**WORK TO BE COMPLETED:** In the text on segmenting 16-bit cell particle images, which method performs the final separation of background from cell areas?

2.2.1 16-Bit images of cell particles

These benchmark images provide a variety of different-sized objects to be segmented. The goal is to find a combination of processing algorithms and parameters that simultaneously work well for objects of all sizes, even those of very small size which might be mistaken for background noise. As shown in Fig. 12, there is a measurable difference between the pixels that are part of the cell areas and the ones that are part of the background of the image. The optional parameters for the size constraints were approximately set at 200 pixels for the minimum size and 5000 pixels for the maximum size, even if the actual size of the largest object is more around 1500 pixel. This was done to show that these parameters do not have to set perfectly for the workflow to produce good results. There will only be problems if the parameters eliminate actual cells or particles. For example, if the largest object were 6000 pixels, the parameter would be set to 5000.
Figure 13 shows the result of the cell detection. The optimization process only used the single training image, and the test image was segmented afterward using the generated parameter set. As listed in Table 3, this result used a combination of three algorithms. Due to the high amount of noise in the image, it is no surprise that the Gaussian filter is used for overall noise reduction. Afterward, a bandpass filter is used to reduce the intensity range, especially the low intensities due to the lower cutoff frequency of 18812. Watershed segmentation acts as the final separation method for the borders between background and cell areas.
Table 3
Evolution strategy workflow processing parameters for the cell particle images
Parameter
Value
Gauss’ sigma
2.25
Lower bandpass cutoff frequency
18,812
Higher bandpass cutoff frequency
60,325
Binary threshold
0.43
Switch for Gauss filter
1
Switch for bandpass filter
1
Switch for watershed segmentation
1
Switch for histogram equalization
0
Table 4 shows the quality measures for the cell particle images. Both images were segmented with good quality. An overall error below one percent shows the potential of our method.
Table 4
Evolution strategy quality measures on cell particle images
Measure
Training result (%)
Test result (%)
Accuracy
99.77
99.89
False positive rate
0.18
0.05
False negative rate
5.99
10.07

2.2.2 16-Bit images of DAPI marked cell nuclei

The first benchmark acted as a proof of concept for our automatically generated processing pipeline. To further demonstrate the usefulness of our approach, we compare benchmark results from the generated workflow with the results from two types of state-of-the-art neural networks.

**DATA EXTRACT:**

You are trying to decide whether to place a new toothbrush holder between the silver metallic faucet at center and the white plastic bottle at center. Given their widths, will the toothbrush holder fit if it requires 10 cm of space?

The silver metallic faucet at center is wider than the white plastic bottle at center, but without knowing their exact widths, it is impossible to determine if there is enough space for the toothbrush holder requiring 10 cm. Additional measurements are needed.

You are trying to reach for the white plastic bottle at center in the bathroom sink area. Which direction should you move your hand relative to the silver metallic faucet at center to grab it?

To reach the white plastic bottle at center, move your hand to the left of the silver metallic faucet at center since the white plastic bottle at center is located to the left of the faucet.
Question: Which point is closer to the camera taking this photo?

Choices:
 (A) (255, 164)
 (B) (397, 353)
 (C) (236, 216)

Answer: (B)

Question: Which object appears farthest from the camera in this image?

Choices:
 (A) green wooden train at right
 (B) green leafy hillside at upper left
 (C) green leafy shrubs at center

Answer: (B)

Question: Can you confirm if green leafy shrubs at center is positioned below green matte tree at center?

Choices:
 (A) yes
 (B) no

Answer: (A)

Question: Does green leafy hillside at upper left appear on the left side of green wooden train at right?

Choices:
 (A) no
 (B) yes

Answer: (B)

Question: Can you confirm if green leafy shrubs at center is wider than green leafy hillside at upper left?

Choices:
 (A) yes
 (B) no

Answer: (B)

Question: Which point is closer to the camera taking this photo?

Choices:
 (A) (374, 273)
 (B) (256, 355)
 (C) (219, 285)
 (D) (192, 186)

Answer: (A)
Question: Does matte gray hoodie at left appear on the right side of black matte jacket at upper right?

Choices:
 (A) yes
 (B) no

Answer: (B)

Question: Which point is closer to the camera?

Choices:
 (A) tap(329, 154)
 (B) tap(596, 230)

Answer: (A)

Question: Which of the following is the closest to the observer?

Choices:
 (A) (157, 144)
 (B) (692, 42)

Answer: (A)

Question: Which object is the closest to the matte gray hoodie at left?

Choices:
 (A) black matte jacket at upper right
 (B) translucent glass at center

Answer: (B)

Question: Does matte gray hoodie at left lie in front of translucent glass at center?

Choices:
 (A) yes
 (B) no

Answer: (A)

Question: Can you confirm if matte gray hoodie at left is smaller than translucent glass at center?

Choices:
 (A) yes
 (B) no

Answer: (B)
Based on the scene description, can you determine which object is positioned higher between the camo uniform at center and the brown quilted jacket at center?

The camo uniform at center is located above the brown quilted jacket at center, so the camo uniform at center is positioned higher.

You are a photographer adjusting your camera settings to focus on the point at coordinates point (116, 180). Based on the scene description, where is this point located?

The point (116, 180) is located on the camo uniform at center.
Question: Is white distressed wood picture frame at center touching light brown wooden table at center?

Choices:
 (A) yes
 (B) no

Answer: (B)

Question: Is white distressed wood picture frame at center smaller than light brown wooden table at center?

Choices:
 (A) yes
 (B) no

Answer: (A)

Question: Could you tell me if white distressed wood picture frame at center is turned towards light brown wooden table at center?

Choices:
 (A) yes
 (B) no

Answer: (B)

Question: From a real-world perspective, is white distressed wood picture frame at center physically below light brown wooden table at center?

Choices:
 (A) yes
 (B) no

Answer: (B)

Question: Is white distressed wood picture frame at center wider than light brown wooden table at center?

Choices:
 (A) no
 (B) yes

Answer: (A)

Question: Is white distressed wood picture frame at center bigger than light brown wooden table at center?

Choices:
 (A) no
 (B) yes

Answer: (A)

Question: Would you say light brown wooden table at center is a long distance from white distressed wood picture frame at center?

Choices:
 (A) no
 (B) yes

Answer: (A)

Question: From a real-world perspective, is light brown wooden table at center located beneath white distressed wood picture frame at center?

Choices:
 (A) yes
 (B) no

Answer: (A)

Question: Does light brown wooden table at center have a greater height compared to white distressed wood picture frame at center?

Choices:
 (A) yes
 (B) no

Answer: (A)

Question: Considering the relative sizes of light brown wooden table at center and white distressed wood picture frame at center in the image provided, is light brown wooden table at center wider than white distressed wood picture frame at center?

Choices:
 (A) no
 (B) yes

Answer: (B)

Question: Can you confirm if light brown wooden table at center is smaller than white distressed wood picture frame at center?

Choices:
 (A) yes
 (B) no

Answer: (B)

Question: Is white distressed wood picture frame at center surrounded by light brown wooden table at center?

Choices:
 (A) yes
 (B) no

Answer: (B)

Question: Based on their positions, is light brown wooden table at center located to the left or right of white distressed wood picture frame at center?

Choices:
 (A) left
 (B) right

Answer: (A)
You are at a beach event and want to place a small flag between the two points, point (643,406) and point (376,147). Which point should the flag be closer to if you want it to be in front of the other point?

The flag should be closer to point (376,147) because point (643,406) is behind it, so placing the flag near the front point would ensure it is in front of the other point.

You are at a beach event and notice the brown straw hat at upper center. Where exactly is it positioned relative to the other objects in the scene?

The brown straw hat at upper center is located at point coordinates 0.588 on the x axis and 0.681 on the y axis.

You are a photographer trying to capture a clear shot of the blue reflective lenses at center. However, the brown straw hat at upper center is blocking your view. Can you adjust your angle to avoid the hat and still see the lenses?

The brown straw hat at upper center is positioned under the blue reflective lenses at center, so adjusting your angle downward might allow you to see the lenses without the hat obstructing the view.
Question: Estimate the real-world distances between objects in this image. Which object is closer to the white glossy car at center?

**EXPECTED OUTPUT:** Watershed segmentation